-- YOUR ASSIGNMENT --
Scanning the entries below, copy every line that contains the word "action".

-- GIVEN ENTRIES --
---

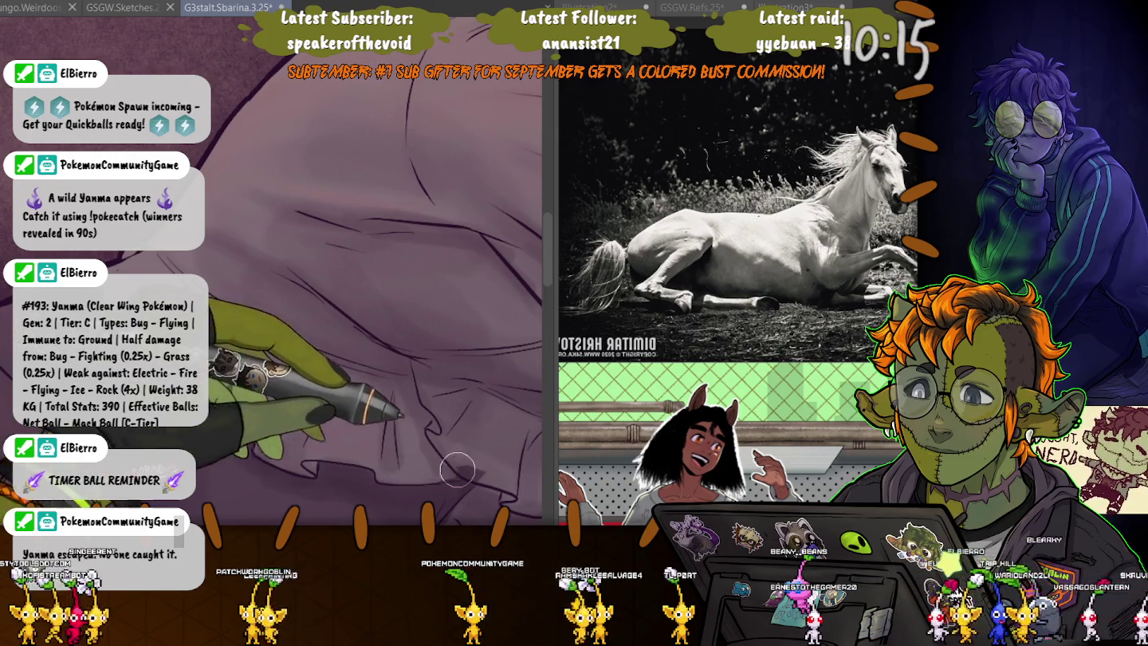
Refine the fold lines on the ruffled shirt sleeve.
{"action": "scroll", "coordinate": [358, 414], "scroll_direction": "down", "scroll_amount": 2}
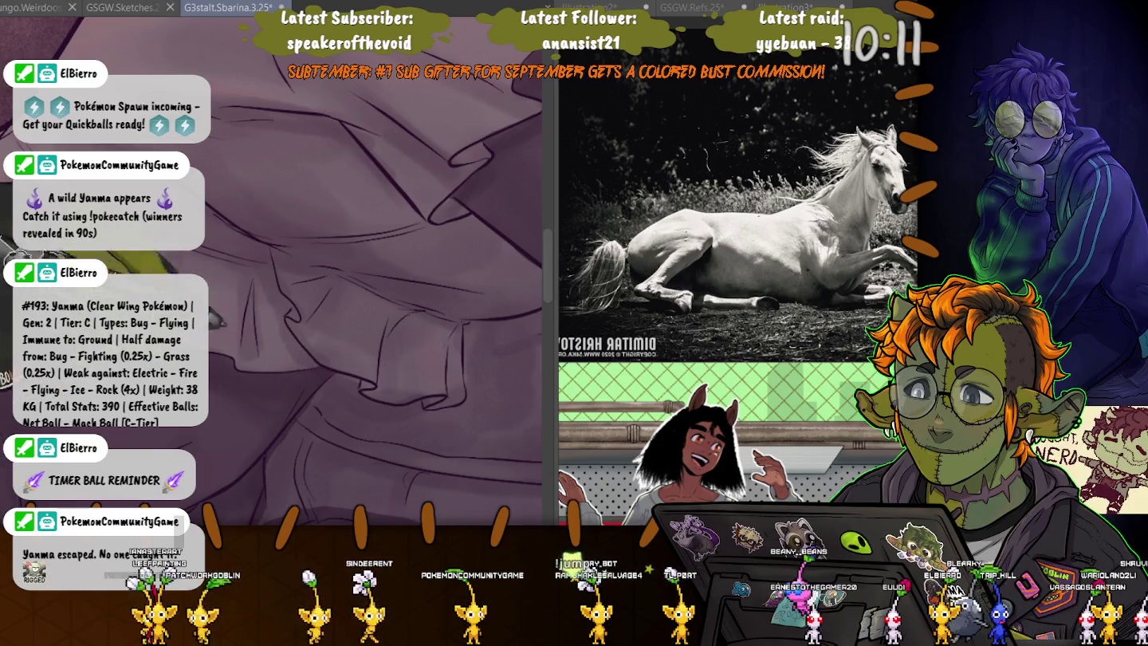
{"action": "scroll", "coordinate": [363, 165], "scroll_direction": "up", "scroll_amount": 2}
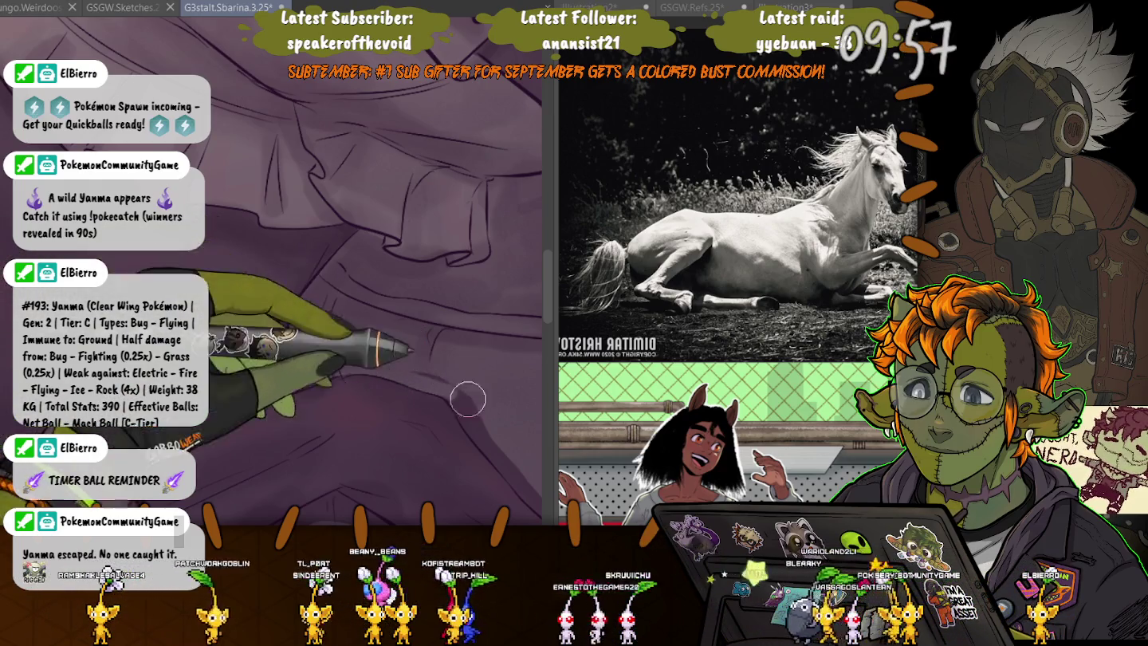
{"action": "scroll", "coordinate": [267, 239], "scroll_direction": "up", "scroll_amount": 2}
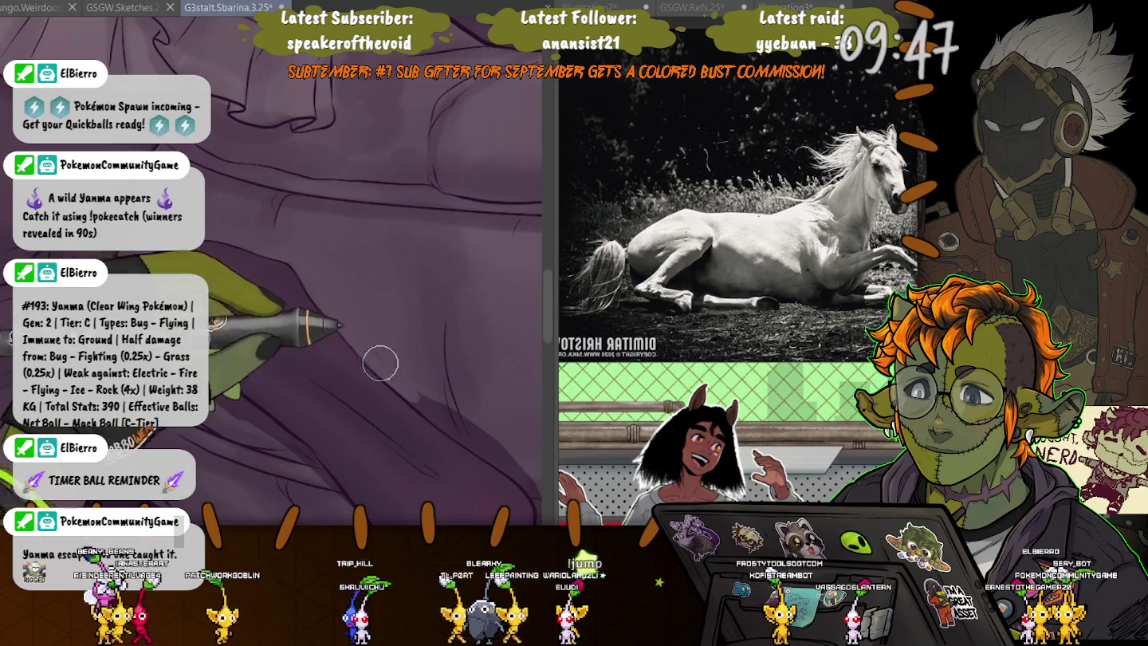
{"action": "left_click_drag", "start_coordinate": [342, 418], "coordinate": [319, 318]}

---

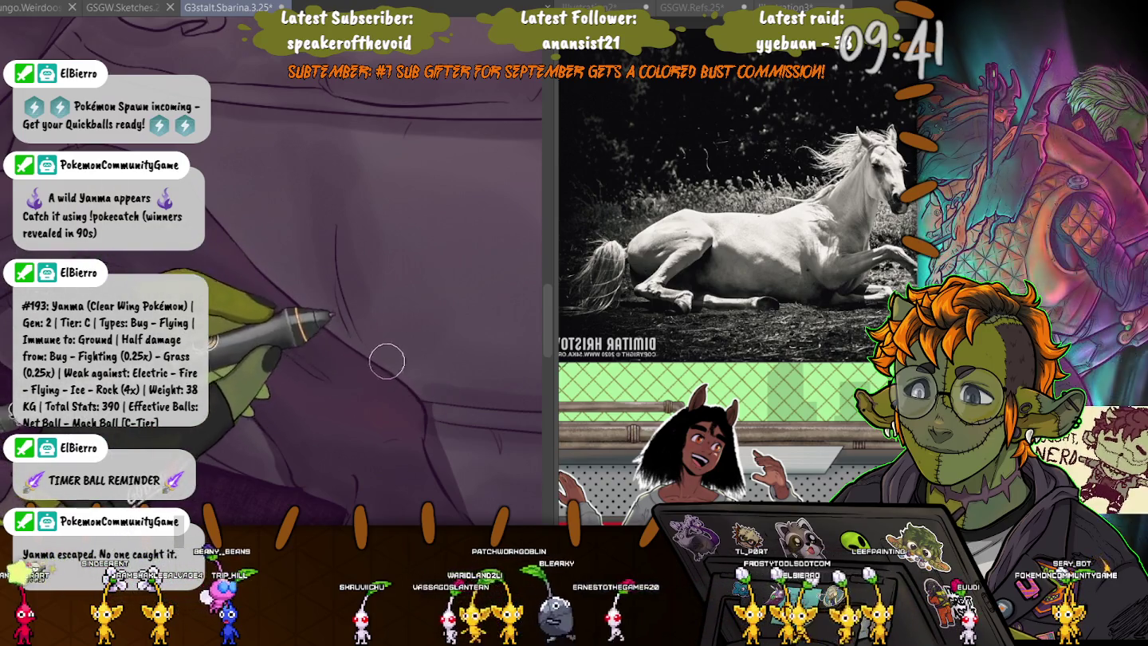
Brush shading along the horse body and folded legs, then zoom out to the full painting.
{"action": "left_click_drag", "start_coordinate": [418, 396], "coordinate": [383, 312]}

---

-- SOLVED EXERCISE --
{"action": "scroll", "coordinate": [358, 414], "scroll_direction": "down", "scroll_amount": 2}
{"action": "scroll", "coordinate": [363, 165], "scroll_direction": "up", "scroll_amount": 2}
{"action": "scroll", "coordinate": [267, 239], "scroll_direction": "up", "scroll_amount": 2}
{"action": "left_click_drag", "start_coordinate": [342, 418], "coordinate": [319, 318]}
{"action": "left_click_drag", "start_coordinate": [418, 396], "coordinate": [383, 312]}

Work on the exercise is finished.